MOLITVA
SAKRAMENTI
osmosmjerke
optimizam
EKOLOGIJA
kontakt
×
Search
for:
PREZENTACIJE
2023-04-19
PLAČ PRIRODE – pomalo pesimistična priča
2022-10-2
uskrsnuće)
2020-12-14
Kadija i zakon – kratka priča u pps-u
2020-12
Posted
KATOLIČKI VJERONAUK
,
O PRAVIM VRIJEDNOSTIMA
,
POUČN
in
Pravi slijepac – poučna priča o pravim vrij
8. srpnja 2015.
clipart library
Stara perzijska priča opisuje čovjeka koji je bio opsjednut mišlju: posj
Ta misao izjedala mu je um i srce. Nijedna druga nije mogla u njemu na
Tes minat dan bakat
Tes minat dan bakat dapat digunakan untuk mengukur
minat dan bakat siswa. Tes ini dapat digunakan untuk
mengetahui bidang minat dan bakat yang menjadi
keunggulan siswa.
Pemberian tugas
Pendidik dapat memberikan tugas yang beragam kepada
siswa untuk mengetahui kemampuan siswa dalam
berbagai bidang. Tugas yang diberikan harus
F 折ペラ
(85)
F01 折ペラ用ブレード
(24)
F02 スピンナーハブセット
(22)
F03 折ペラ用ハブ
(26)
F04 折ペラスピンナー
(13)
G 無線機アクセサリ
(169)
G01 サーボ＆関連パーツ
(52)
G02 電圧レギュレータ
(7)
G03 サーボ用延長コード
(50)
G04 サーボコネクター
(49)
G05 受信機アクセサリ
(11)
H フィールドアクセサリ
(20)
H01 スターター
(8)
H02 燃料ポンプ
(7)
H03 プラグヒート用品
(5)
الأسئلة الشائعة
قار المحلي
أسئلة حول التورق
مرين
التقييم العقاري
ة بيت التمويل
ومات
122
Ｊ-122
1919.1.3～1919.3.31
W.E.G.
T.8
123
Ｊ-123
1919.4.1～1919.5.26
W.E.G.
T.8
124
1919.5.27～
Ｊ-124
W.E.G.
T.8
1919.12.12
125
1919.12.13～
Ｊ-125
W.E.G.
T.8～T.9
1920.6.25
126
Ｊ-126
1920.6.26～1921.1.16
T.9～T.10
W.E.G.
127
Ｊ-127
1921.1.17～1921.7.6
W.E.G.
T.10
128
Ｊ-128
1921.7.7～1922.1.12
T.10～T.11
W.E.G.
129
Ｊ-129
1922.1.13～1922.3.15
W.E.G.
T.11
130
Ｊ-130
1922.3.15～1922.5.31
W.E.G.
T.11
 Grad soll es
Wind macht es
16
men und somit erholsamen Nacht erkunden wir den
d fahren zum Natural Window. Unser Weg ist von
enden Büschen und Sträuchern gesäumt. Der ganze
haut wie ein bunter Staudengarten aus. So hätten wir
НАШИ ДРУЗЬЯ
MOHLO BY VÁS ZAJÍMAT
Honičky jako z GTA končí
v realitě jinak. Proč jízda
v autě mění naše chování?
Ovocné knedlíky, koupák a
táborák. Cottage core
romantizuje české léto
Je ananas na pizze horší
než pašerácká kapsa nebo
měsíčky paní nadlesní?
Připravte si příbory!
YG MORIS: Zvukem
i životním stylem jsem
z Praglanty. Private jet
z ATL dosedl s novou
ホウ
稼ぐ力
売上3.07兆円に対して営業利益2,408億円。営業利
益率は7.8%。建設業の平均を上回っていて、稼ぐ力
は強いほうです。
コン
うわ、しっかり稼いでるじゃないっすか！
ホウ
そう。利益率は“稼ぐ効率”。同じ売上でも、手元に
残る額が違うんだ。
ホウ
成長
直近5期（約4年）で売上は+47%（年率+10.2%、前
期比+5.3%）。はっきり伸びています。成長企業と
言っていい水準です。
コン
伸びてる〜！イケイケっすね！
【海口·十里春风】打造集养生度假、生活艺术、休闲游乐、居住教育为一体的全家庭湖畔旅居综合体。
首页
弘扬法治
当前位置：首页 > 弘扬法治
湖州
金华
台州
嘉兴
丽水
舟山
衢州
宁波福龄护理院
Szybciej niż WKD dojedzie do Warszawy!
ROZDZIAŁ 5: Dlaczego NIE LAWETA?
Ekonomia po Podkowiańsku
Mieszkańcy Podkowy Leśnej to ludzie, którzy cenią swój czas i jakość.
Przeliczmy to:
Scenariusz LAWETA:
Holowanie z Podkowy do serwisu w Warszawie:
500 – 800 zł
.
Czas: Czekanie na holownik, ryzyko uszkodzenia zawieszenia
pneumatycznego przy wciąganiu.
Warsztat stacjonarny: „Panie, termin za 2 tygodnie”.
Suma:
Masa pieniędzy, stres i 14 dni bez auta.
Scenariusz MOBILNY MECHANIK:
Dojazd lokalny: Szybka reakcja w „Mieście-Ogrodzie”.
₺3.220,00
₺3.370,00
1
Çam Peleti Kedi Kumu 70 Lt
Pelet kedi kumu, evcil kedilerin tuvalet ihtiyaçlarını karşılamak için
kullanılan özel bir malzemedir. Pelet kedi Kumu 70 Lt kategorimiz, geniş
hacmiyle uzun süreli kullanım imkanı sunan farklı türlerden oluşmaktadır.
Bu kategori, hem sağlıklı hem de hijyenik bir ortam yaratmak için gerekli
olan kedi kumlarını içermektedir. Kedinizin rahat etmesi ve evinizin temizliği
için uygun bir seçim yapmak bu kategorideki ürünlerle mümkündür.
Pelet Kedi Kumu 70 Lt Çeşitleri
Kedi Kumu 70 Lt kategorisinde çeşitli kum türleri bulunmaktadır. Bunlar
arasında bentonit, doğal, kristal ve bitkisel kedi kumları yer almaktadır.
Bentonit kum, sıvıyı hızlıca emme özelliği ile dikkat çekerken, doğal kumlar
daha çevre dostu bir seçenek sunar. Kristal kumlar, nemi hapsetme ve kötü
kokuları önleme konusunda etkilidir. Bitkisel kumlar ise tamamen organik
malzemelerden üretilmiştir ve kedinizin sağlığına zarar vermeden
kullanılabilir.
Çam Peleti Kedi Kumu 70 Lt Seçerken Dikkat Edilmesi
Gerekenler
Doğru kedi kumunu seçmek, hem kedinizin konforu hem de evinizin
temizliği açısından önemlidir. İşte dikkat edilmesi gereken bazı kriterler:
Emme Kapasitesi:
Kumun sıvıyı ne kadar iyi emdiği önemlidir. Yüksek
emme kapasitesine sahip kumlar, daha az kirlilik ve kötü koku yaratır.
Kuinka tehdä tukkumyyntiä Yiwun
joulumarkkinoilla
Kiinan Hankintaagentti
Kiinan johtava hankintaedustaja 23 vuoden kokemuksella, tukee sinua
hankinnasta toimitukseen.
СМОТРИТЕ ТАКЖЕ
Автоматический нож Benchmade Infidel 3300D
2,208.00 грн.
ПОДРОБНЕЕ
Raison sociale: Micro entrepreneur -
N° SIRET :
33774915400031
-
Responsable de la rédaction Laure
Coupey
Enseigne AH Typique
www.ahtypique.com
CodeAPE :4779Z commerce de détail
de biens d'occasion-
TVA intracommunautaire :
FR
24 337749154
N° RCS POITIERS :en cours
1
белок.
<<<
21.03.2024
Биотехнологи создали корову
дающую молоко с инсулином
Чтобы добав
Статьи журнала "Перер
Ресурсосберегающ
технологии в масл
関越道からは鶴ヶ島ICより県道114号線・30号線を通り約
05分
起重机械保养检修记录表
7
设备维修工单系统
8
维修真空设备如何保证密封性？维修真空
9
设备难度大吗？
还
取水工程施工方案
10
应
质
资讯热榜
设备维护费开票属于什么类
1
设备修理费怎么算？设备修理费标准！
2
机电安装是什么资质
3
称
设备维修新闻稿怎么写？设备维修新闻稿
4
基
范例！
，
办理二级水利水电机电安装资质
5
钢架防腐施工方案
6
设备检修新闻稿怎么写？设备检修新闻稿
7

■ ■ ■ ■ ■ ■ ■

§ Your task
Each record should be repeated in full, exactly as it is written.

§ Completed exercise
MOLITVA
SAKRAMENTI
osmosmjerke
optimizam
EKOLOGIJA
kontakt
×
Search
for:
PREZENTACIJE
2023-04-19
PLAČ PRIRODE – pomalo pesimistična priča
2022-10-2
uskrsnuće)
2020-12-14
Kadija i zakon – kratka priča u pps-u
2020-12
Posted
KATOLIČKI VJERONAUK
,
O PRAVIM VRIJEDNOSTIMA
,
POUČN
in
Pravi slijepac – poučna priča o pravim vrij
8. srpnja 2015.
clipart library
Stara perzijska priča opisuje čovjeka koji je bio opsjednut mišlju: posj
Ta misao izjedala mu je um i srce. Nijedna druga nije mogla u njemu na
Tes minat dan bakat
Tes minat dan bakat dapat digunakan untuk mengukur
minat dan bakat siswa. Tes ini dapat digunakan untuk
mengetahui bidang minat dan bakat yang menjadi
keunggulan siswa.
Pemberian tugas
Pendidik dapat memberikan tugas yang beragam kepada
siswa untuk mengetahui kemampuan siswa dalam
berbagai bidang. Tugas yang diberikan harus
F 折ペラ
(85)
F01 折ペラ用ブレード
(24)
F02 スピンナーハブセット
(22)
F03 折ペラ用ハブ
(26)
F04 折ペラスピンナー
(13)
G 無線機アクセサリ
(169)
G01 サーボ＆関連パーツ
(52)
G02 電圧レギュレータ
(7)
G03 サーボ用延長コード
(50)
G04 サーボコネクター
(49)
G05 受信機アクセサリ
(11)
H フィールドアクセサリ
(20)
H01 スターター
(8)
H02 燃料ポンプ
(7)
H03 プラグヒート用品
(5)
الأسئلة الشائعة
قار المحلي
أسئلة حول التورق
مرين
التقييم العقاري
ة بيت التمويل
ومات
122
Ｊ-122
1919.1.3～1919.3.31
W.E.G.
T.8
123
Ｊ-123
1919.4.1～1919.5.26
W.E.G.
T.8
124
1919.5.27～
Ｊ-124
W.E.G.
T.8
1919.12.12
125
1919.12.13～
Ｊ-125
W.E.G.
T.8～T.9
1920.6.25
126
Ｊ-126
1920.6.26～1921.1.16
T.9～T.10
W.E.G.
127
Ｊ-127
1921.1.17～1921.7.6
W.E.G.
T.10
128
Ｊ-128
1921.7.7～1922.1.12
T.10～T.11
W.E.G.
129
Ｊ-129
1922.1.13～1922.3.15
W.E.G.
T.11
130
Ｊ-130
1922.3.15～1922.5.31
W.E.G.
T.11
 Grad soll es
Wind macht es
16
men und somit erholsamen Nacht erkunden wir den
d fahren zum Natural Window. Unser Weg ist von
enden Büschen und Sträuchern gesäumt. Der ganze
haut wie ein bunter Staudengarten aus. So hätten wir
НАШИ ДРУЗЬЯ
MOHLO BY VÁS ZAJÍMAT
Honičky jako z GTA končí
v realitě jinak. Proč jízda
v autě mění naše chování?
Ovocné knedlíky, koupák a
táborák. Cottage core
romantizuje české léto
Je ananas na pizze horší
než pašerácká kapsa nebo
měsíčky paní nadlesní?
Připravte si příbory!
YG MORIS: Zvukem
i životním stylem jsem
z Praglanty. Private jet
z ATL dosedl s novou
ホウ
稼ぐ力
売上3.07兆円に対して営業利益2,408億円。営業利
益率は7.8%。建設業の平均を上回っていて、稼ぐ力
は強いほうです。
コン
うわ、しっかり稼いでるじゃないっすか！
ホウ
そう。利益率は“稼ぐ効率”。同じ売上でも、手元に
残る額が違うんだ。
ホウ
成長
直近5期（約4年）で売上は+47%（年率+10.2%、前
期比+5.3%）。はっきり伸びています。成長企業と
言っていい水準です。
コン
伸びてる〜！イケイケっすね！
【海口·十里春风】打造集养生度假、生活艺术、休闲游乐、居住教育为一体的全家庭湖畔旅居综合体。
首页
弘扬法治
当前位置：首页 > 弘扬法治
湖州
金华
台州
嘉兴
丽水
舟山
衢州
宁波福龄护理院
Szybciej niż WKD dojedzie do Warszawy!
ROZDZIAŁ 5: Dlaczego NIE LAWETA?
Ekonomia po Podkowiańsku
Mieszkańcy Podkowy Leśnej to ludzie, którzy cenią swój czas i jakość.
Przeliczmy to:
Scenariusz LAWETA:
Holowanie z Podkowy do serwisu w Warszawie:
500 – 800 zł
.
Czas: Czekanie na holownik, ryzyko uszkodzenia zawieszenia
pneumatycznego przy wciąganiu.
Warsztat stacjonarny: „Panie, termin za 2 tygodnie”.
Suma:
Masa pieniędzy, stres i 14 dni bez auta.
Scenariusz MOBILNY MECHANIK:
Dojazd lokalny: Szybka reakcja w „Mieście-Ogrodzie”.
₺3.220,00
₺3.370,00
1
Çam Peleti Kedi Kumu 70 Lt
Pelet kedi kumu, evcil kedilerin tuvalet ihtiyaçlarını karşılamak için
kullanılan özel bir malzemedir. Pelet kedi Kumu 70 Lt kategorimiz, geniş
hacmiyle uzun süreli kullanım imkanı sunan farklı türlerden oluşmaktadır.
Bu kategori, hem sağlıklı hem de hijyenik bir ortam yaratmak için gerekli
olan kedi kumlarını içermektedir. Kedinizin rahat etmesi ve evinizin temizliği
için uygun bir seçim yapmak bu kategorideki ürünlerle mümkündür.
Pelet Kedi Kumu 70 Lt Çeşitleri
Kedi Kumu 70 Lt kategorisinde çeşitli kum türleri bulunmaktadır. Bunlar
arasında bentonit, doğal, kristal ve bitkisel kedi kumları yer almaktadır.
Bentonit kum, sıvıyı hızlıca emme özelliği ile dikkat çekerken, doğal kumlar
daha çevre dostu bir seçenek sunar. Kristal kumlar, nemi hapsetme ve kötü
kokuları önleme konusunda etkilidir. Bitkisel kumlar ise tamamen organik
malzemelerden üretilmiştir ve kedinizin sağlığına zarar vermeden
kullanılabilir.
Çam Peleti Kedi Kumu 70 Lt Seçerken Dikkat Edilmesi
Gerekenler
Doğru kedi kumunu seçmek, hem kedinizin konforu hem de evinizin
temizliği açısından önemlidir. İşte dikkat edilmesi gereken bazı kriterler:
Emme Kapasitesi:
Kumun sıvıyı ne kadar iyi emdiği önemlidir. Yüksek
emme kapasitesine sahip kumlar, daha az kirlilik ve kötü koku yaratır.
Kuinka tehdä tukkumyyntiä Yiwun
joulumarkkinoilla
Kiinan Hankintaagentti
Kiinan johtava hankintaedustaja 23 vuoden kokemuksella, tukee sinua
hankinnasta toimitukseen.
СМОТРИТЕ ТАКЖЕ
Автоматический нож Benchmade Infidel 3300D
2,208.00 грн.
ПОДРОБНЕЕ
Raison sociale: Micro entrepreneur -
N° SIRET :
33774915400031
-
Responsable de la rédaction Laure
Coupey
Enseigne AH Typique
www.ahtypique.com
CodeAPE :4779Z commerce de détail
de biens d'occasion-
TVA intracommunautaire :
FR
24 337749154
N° RCS POITIERS :en cours
1
белок.
<<<
21.03.2024
Биотехнологи создали корову
дающую молоко с инсулином
Чтобы добав
Статьи журнала "Перер
Ресурсосберегающ
технологии в масл
関越道からは鶴ヶ島ICより県道114号線・30号線を通り約
05分
起重机械保养检修记录表
7
设备维修工单系统
8
维修真空设备如何保证密封性？维修真空
9
设备难度大吗？
还
取水工程施工方案
10
应
质
资讯热榜
设备维护费开票属于什么类
1
设备修理费怎么算？设备修理费标准！
2
机电安装是什么资质
3
称
设备维修新闻稿怎么写？设备维修新闻稿
4
基
范例！
，
办理二级水利水电机电安装资质
5
钢架防腐施工方案
6
设备检修新闻稿怎么写？设备检修新闻稿
7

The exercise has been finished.